In 2022, Europe witnessed an energy crisis like no other in modern times. Natural gas prices soared, hitting a historic high of more than €330 per MWh in August 2022. A year later, European energy markets seem to have shifted from scarcity to plenty; gas prices have hovered at a fraction of their 2022 peak, even though the main culprit behind the 2022 crisis – the war in Ukraine – is still ongoing.

Several developments have led to such a contrasting picture over a relatively short period, chief among them is the evolution of gas trade and primarily its globalization through LNG – a trend that is unlikely to be reversed.

Although gas trade remains largely a regional affair with only 24% traded globally, gas markets are undergoing notable changes. The global LNG trade has proliferated in recent years, driven by increasing demand for natural gas as a cleaner energy source and the availability of new sources of supply from countries such as the US, Australia, Qatar, and East Africa.

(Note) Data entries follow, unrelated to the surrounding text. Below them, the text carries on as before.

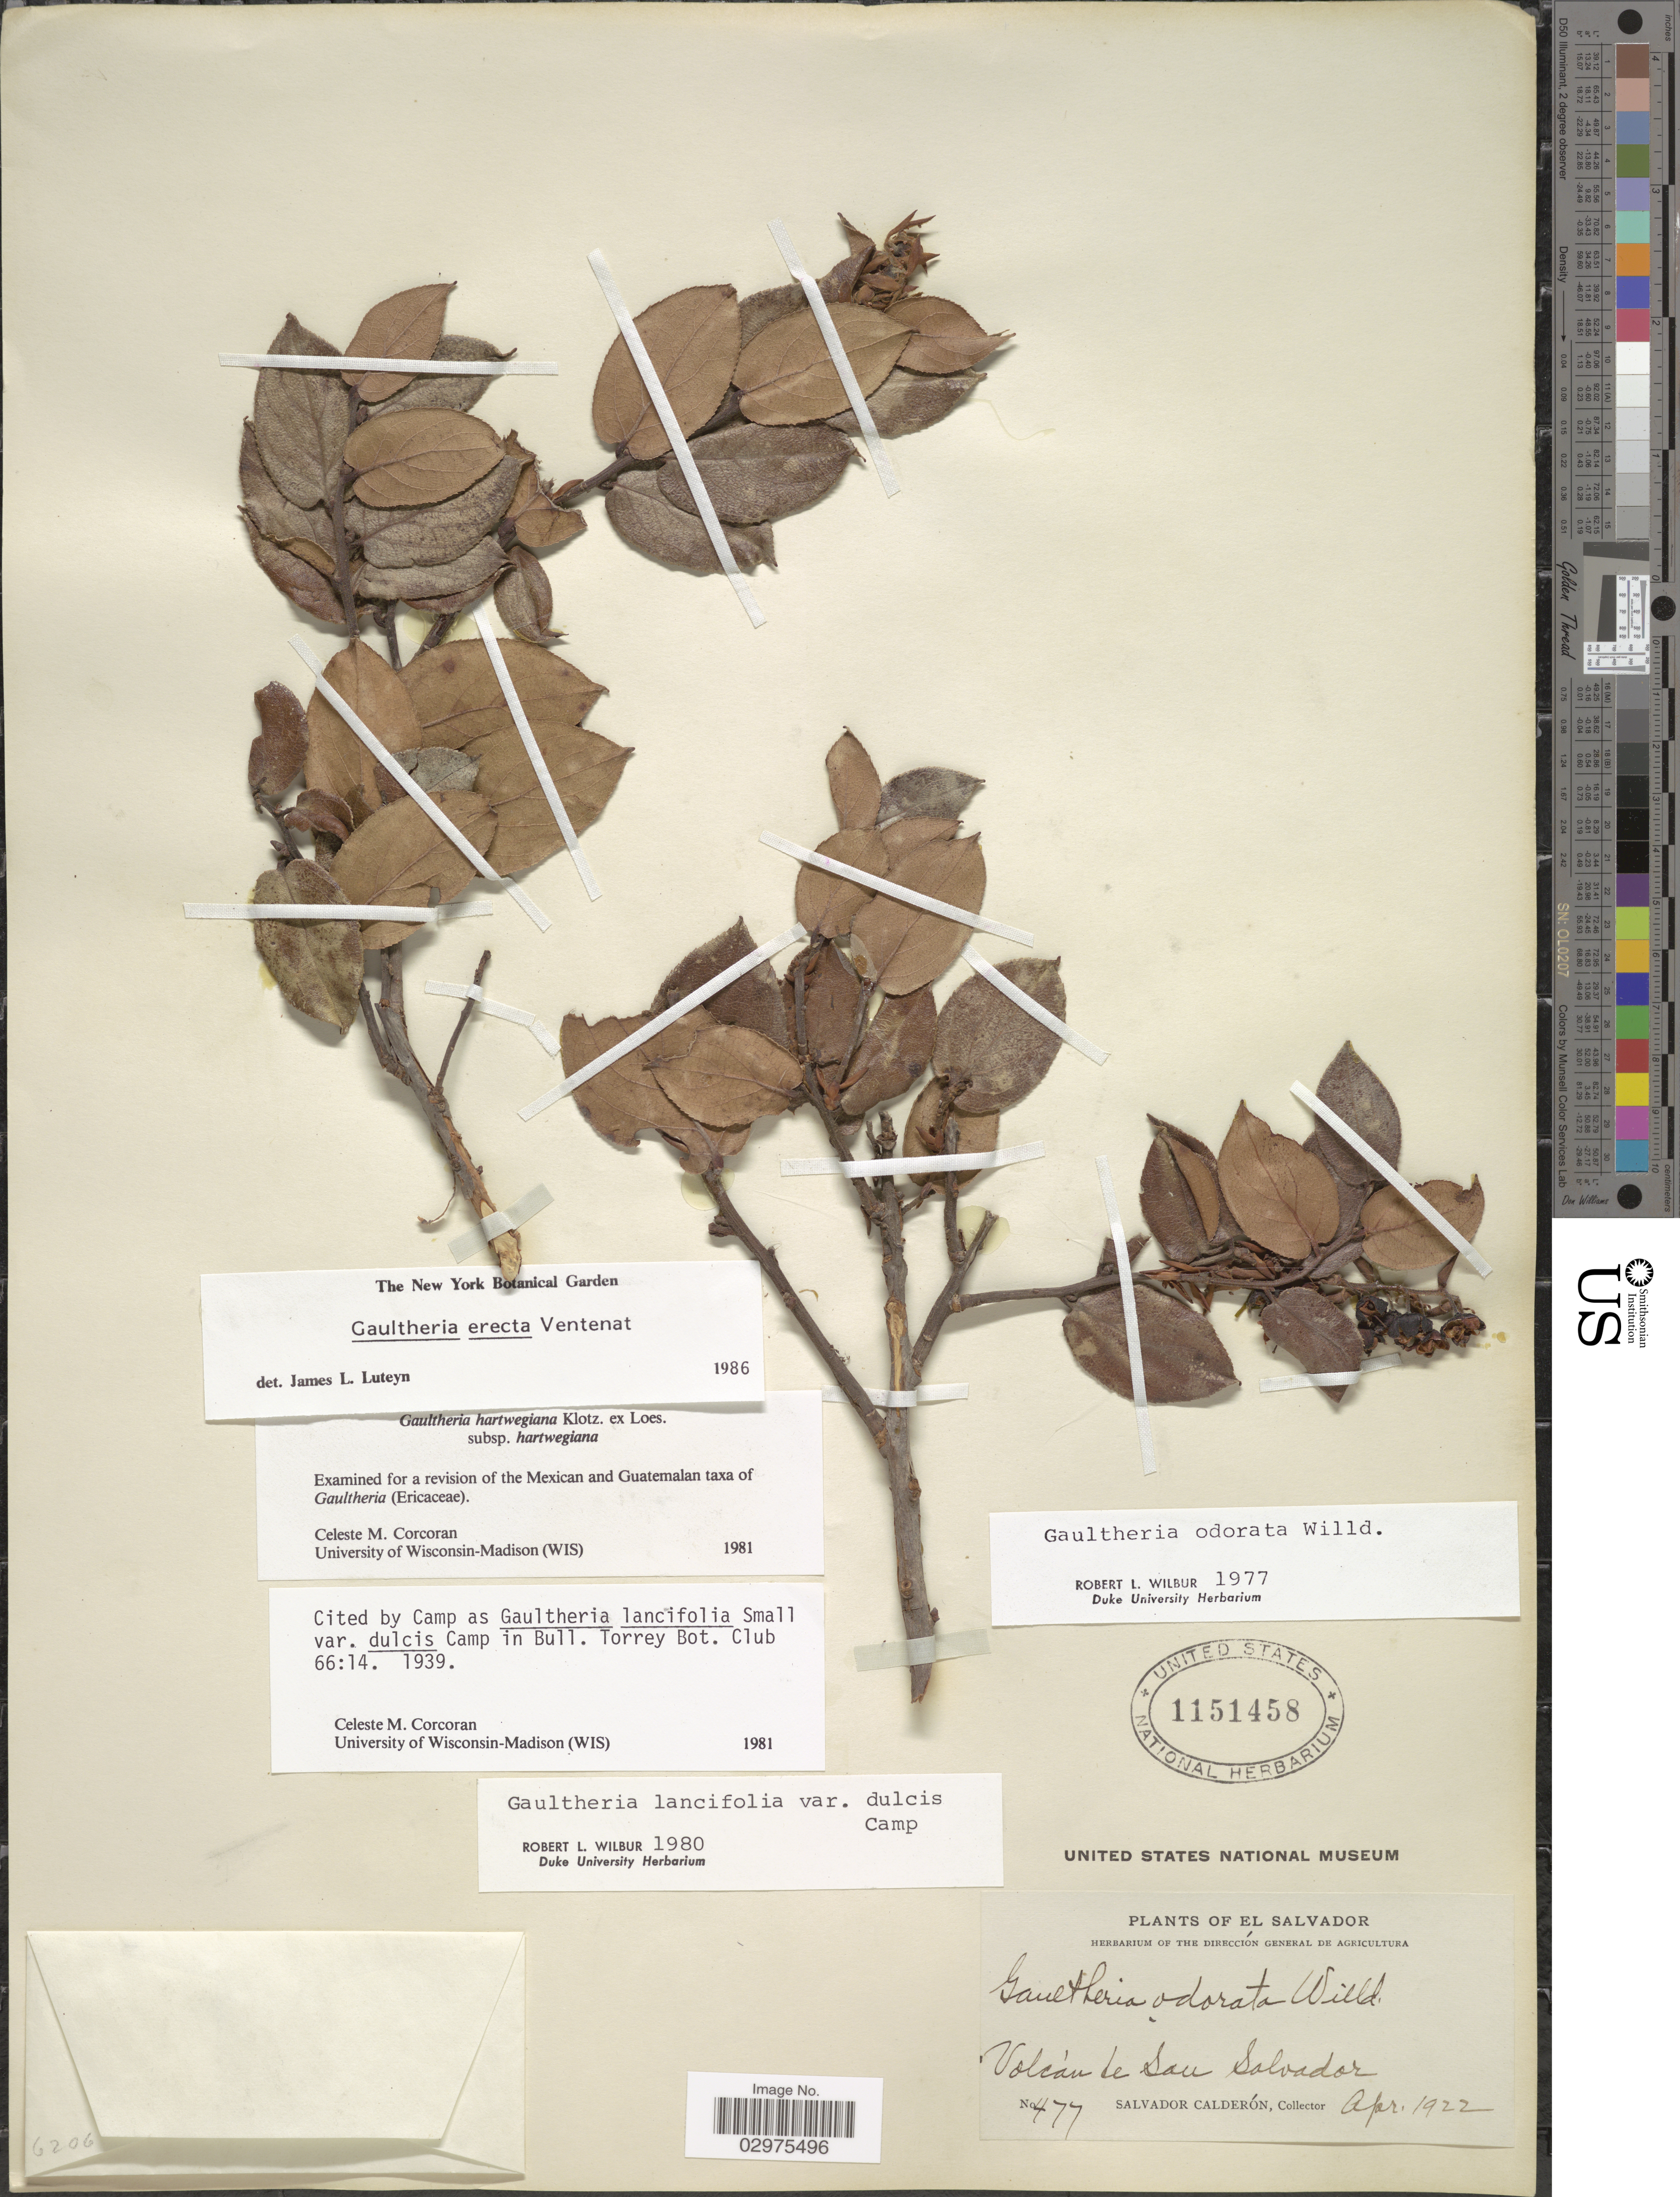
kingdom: Plantae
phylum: Tracheophyta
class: Magnoliopsida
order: Ericales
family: Ericaceae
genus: Gaultheria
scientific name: Gaultheria erecta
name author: Vent.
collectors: S. Calderón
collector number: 477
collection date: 1922-04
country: El Salvador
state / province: San Salvador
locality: Volcán de San Salvador.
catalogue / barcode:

Between 2011 and 2021, interregional LNG trade grew more than four times as fast as pipeline trade and in 2020, for the first time, the share of gas traded as LNG overtook that by pipeline. While regional gas markets continue to exhibit significant differences in consumption, production, transport infrastructure and pricing, with the advent of LNG, hitherto isolated regions have increasingly become interconnected, and a globalized gas market is gradually emerging, with major implications on pricing and the relationship between producers and consumers as well as geopolitics.

Those changes have shortened the length of the energy crisis of 2022 in Europe; had the crisis occurred a decade ago, the impact would have been much more detrimental.